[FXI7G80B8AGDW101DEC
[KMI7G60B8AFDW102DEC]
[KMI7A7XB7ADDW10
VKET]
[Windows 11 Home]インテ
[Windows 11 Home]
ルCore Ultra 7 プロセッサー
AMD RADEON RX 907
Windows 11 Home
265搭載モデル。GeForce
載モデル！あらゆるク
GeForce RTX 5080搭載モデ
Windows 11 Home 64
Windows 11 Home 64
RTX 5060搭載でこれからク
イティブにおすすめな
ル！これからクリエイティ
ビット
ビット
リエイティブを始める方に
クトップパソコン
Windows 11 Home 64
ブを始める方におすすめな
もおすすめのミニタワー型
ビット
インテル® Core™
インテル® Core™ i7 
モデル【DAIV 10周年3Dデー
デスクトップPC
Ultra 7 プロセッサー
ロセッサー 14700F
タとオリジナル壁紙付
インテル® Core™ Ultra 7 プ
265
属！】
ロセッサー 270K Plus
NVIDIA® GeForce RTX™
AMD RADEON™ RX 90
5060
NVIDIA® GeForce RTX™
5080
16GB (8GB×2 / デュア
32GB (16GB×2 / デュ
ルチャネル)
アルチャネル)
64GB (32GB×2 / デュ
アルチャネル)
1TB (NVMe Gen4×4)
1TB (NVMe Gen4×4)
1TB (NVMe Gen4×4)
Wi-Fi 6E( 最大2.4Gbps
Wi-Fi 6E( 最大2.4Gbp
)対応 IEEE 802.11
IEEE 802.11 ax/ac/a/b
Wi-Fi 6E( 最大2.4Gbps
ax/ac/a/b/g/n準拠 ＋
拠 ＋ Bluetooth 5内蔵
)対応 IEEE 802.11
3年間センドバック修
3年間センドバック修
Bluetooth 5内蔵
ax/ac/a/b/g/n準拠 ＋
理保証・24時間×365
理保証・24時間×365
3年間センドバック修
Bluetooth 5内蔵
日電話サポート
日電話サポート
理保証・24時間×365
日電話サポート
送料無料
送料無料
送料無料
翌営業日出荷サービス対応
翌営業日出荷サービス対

-*-*-

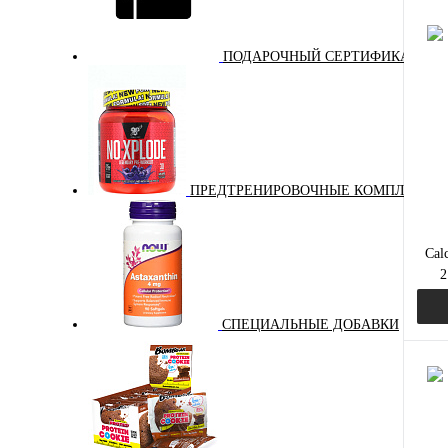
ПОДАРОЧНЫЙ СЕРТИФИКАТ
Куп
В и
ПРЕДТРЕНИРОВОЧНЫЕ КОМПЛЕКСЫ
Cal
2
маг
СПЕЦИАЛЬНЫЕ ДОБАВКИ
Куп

-*-*-

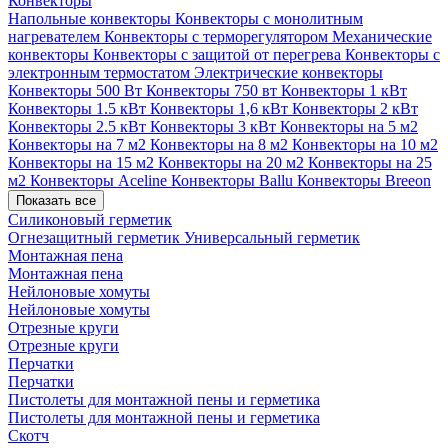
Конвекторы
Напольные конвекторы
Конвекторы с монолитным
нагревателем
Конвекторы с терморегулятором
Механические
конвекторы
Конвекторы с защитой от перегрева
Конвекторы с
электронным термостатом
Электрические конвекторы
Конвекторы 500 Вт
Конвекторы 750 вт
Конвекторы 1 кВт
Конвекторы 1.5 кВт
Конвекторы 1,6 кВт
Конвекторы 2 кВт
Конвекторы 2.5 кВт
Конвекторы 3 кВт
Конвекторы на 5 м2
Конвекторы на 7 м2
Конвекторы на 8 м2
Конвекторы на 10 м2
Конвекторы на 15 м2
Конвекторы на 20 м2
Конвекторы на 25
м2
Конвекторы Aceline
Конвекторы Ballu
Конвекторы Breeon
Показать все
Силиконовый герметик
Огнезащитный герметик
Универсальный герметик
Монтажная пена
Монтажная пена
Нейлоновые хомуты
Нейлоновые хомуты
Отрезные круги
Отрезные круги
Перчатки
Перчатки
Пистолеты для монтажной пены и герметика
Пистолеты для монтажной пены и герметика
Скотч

-*-*-

### [Problem]
Among the entries, find every line holding "Ultra" and return it.

### [Completed exercise]
ルCore Ultra 7 プロセッサー
Ultra 7 プロセッサー
インテル® Core™ Ultra 7 プ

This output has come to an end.